Nieder, Gabriele, Ferdinand Christoph Harpprecht (1650-1714). Tübinger Rechtsprofessor und Württembergischer Rat für Mömpelgarder Angelegenheiten zur Zeit der französischen Reunionen (= Tübinger Rechtswissenschaftliche Abhandlungen 111). Mohr (Siebeck), Tübingen 2010. XI, 294 S. Besprochen von Gunter Wesener.

 

Für vorliegende Untersuchung setzte sich die Verfasserin das Ziel, das höchst erfolgreiche Juristenleben Ferdinand Christoph Harpprechts möglichst umfassend darzustellen. Ferdinand Christoph stammte aus einer überaus angesehenen Tübinger Juristenfamilie. Schon sein Urgroßvater Johann Harpprecht (1560-1639) wurde nach kurzer Tätigkeit am Reichskammergericht Professor der Institutionen in Tübingen. Dessen umfangreicher vierbändiger Institutionenkommentar, der auch das heimische Recht berücksichtigt, ist der Richtung des Usus modernus zuzurechnen. Sowohl Großvater Christoph (1596-1637) als auch Vater Johann Christoph (1625-1676) waren Hofgerichtsadvokaten in Tübingen.

 

Teil I der Arbeit (S. 5-151) ist dem Werdegang Ferdinand Christoph Harpprechts gewidmet. Im Abschnitt über seine Studienzeit 1664-1673 (S. 17ff.) wird auf die Entwicklung von juristischen Lehrveranstaltungen, Lehrstoff und Lehrmethode insbesondere an der Universität Tübingen eingegangen. An dieser Universität bestanden nach ihrer Gründung (1477), wie vielfach üblich, eine Institutionen-, eine Codex- und eine Pandektenprofessur sowie drei kanonistische Ordinariate (S. 25)[1]. Neben den lectiones publicae, den Pflichtvorlesungen der Ordinarien, spielten vor allem die Disputationen eine wichtige Rolle (S. 26). Gegen die exegetisch-dialektische Methode des Mos Italicus konnte sich die humanistische Reformbewegung in Tübingen nicht durchsetzen (S. 28f.). Erst die sogenannte ramistische Methode, eine Darstellung nach der Paratitla-Manier und dem Causae-Schema, konnte allmählich an den Universitäten, so auch in Tübingen, an Bedeutung gewinnen (S. 32f.)[2]. Als Beispiel für die Anwendung dieser Methode gilt etwa W. A. Lauterbachs Compendium Juris (K. Luig, Lauterbach, NDB 13, 1982, S. 738). Wolfgang Adam Lauterbach (1618-1678), einer der wichtigsten Vertreter des Usus modernus, zunächst Professor der Institutionen, dann der Pandekten an der Universität Tübingen, Senior facultatis, hatte als Lehrer den größten Einfluss auf Ferdinand Christoph Harpprecht (S. 36ff.). Eine Vorlesung über Natur- und Völkerrecht (jus naturae et gentium) gab es in Tübingen zu dieser Zeit noch nicht (S. 44f.). Am 2. Oktober 1673 schloss Harpprecht seine juristischen Studien ordnungsgemäß mit dem Lizentiat ab. Der Doktortitel, der keinen weiteren Qualifikationsnachweis erforderte, aber mit Kosten verbunden war, wurde ihm bereits einen Tag nach der Erlangung des Lizentiats verliehen (S. 49).

• • •

Schreib aus der Besprechung über Harpprecht den Abschnitt wörtlich ab, der mit den Worten „Nieder, Gabriele, Ferdinand“ anfängt und mit „von Gunter Wesener.“ aufhört. Die Einträge spielen dabei keine Rolle.

*ÜBUNGSDATEN*

• • •

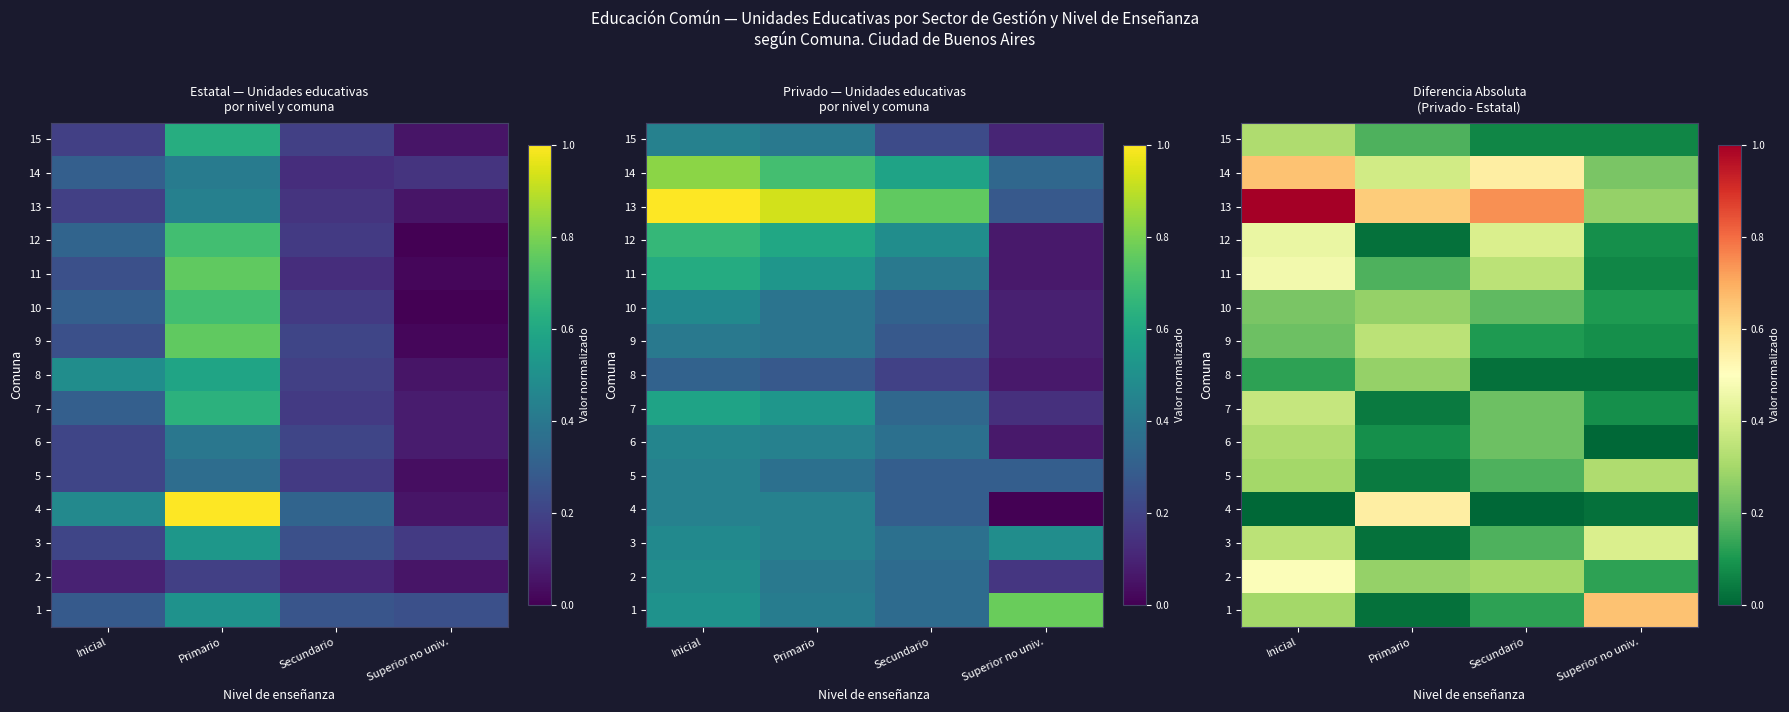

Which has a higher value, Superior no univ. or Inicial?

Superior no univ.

• • •

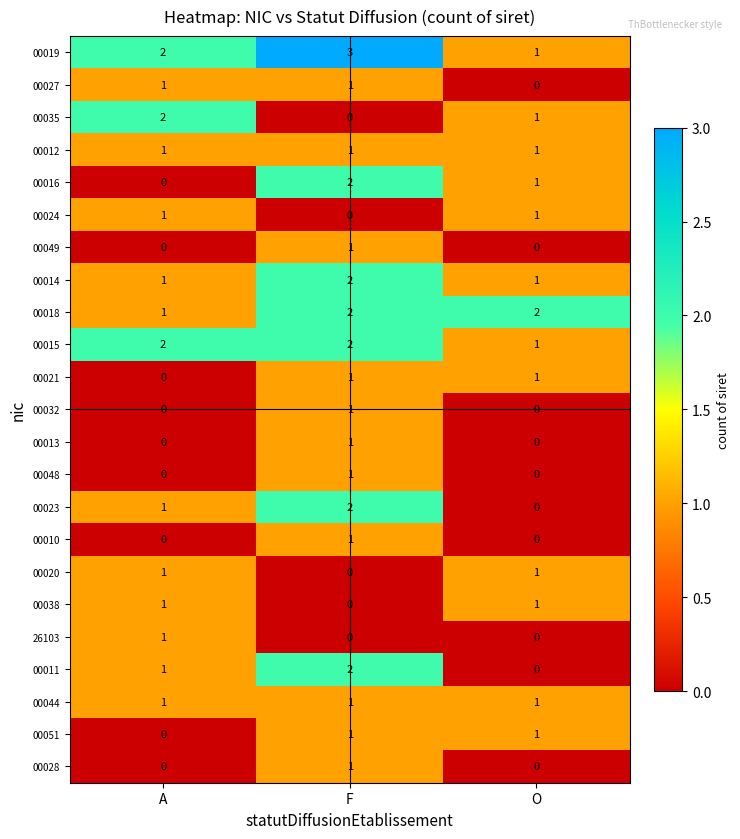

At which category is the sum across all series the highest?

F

• • •

*LÖSUNG*
Nieder, Gabriele, Ferdinand Christoph Harpprecht (1650-1714). Tübinger Rechtsprofessor und Württembergischer Rat für Mömpelgarder Angelegenheiten zur Zeit der französischen Reunionen (= Tübinger Rechtswissenschaftliche Abhandlungen 111). Mohr (Siebeck), Tübingen 2010. XI, 294 S. Besprochen von Gunter Wesener.